« Je n’ai plus l’impression de courber l’échine ».

Reporters du large · janvier 19, 2017 · Vendée Globe · 4 commentaires

L’état d’esprit d’un marin solitaire à l’épreuve du Vendée Globe et de plus de 70 jours de solitude suit souvent une courbe fluctuante, réagissant à chaque symbole et petit événement. Le moral de Fabrice Amedeo n’échappe pas à la règle et un simple calcul fait ce jeudi a suffi à lui donner un large sourire.
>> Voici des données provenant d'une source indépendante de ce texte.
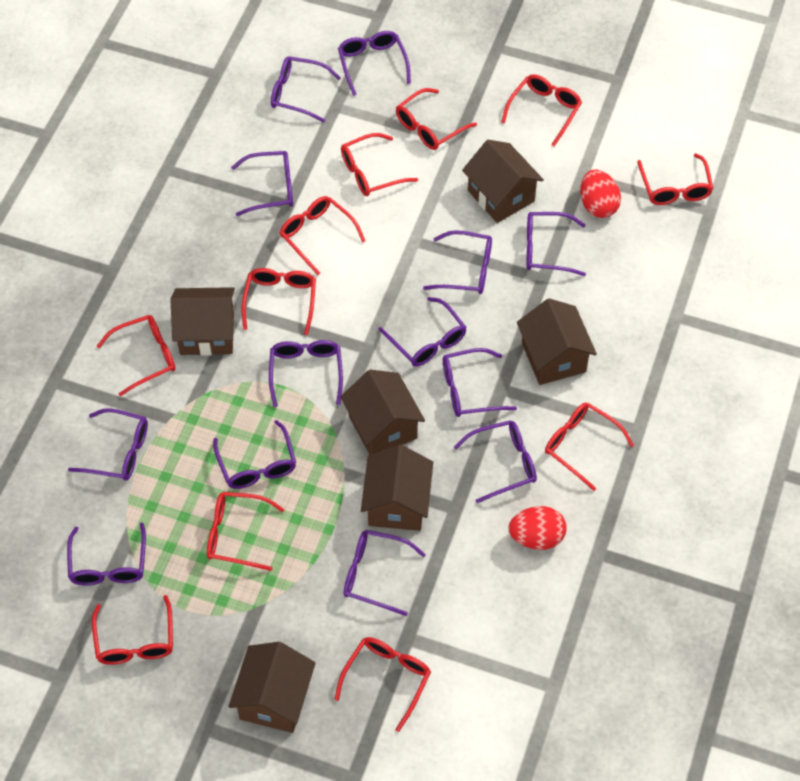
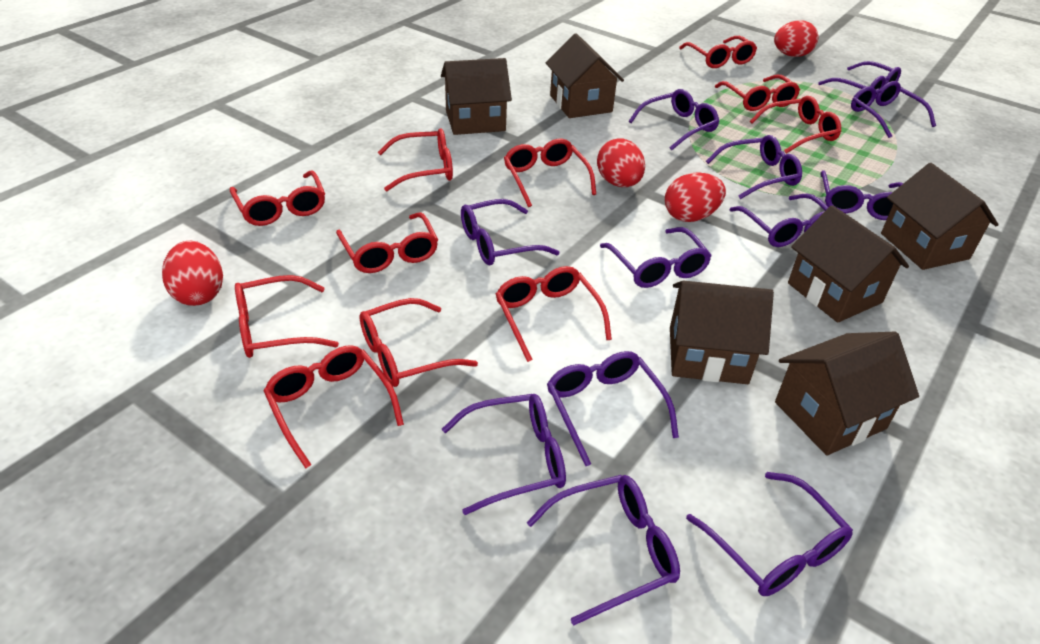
purple glasses: 13 -> 12
red egg: 2 -> 4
A l’heure où Les Sables d’Olonne s’apprêtent à fêter le vainqueur, celui qui ne pointera pas son étrave dans le célèbre chenal avant une vingtaine de jours est en grande forme et explique pourquoi…

 

« Mon moral est au beau fixe ! Ce constat posé d’emblée par le skipper de Newrest-Matmut est presque inutile tant sa voix, ses intonations transmettent cet enthousiasme. « J’ai réalisé que j’étais à moins de 6000 milles de l’arrivée et qu’une Transat Jacques Vabre* c’est 5500 milles, c’est donc un format que je connais. Je suis vraiment content et je sais que je vais l’être de plus en plus. On est entrain de faire le break, avec Arnaud Boissières, sur Alan Roura et Rich Wilson ». Un break que Fabrice Amedeo espérait faire depuis plusieurs jours afin de conforter sa place dans le classement, même si la concentration sera indispensable jusqu’au bout. Mais pour les prochains jours, les conditions météo devraient relativement préserver le marin et sa monture : « La dépression d’hier est passée complètement et le vent n’a fait que mollir depuis. Je suis allé chercher un anticyclone. Je vais les enchaîner comme ça pendant les prochains jours et tricoter au près pour remonter vers les alizés d’hémisphère Sud ». Un scénario plutôt clément et un changement d’ambiance qui contribuent à ce bon moral à bord et au retour de quelques petits plaisirs : « Hier soir, je me suis préparé un petit apéro en extérieur et ça faisait une éternité que je n’étais pas resté aussi longtemps dehors par plaisir. J’ai apprécié de sentir à nouveau le soleil sur mon visage et des embruns toujours froids, mais qui ne brûlent pas. Je n’ai plus l’impression de courber l’échine ».

 

*Course transatlantique en double disputée entre Le Havre et le Brésil.

4 Comments:
  1. A la vôtre Fabrice! Bon courage pour la fin de la semaine!

    Karina Morel · janvier 19, 2017
  2. Très cher Fabrice,
    Bravo pour avoir tenté et être en train de réaliser cette expédition un peu folle ! Bravo pour ton endurance et ton courage pour affronter ces épreuves !
    Nous pensons bien à toi et t’embrassons bien affectueusement.
    Marc et Babeth Audousset

    Audousset Elisabeth · janvier 19, 2017
  3. Santé Fabrice ! Buvons au formidable chemin parcouru et à la dernière ligne droite ! 👍👍 🌟

    Bérénice · janvier 19, 2017
  4. Bravo et garder le moral nous sommes derrière vous tenez bon,vous faites un très beau parcours
    respect et admiration sont les mots qui me viennent à l,esprit bon vent et belle remontée vers les Sables.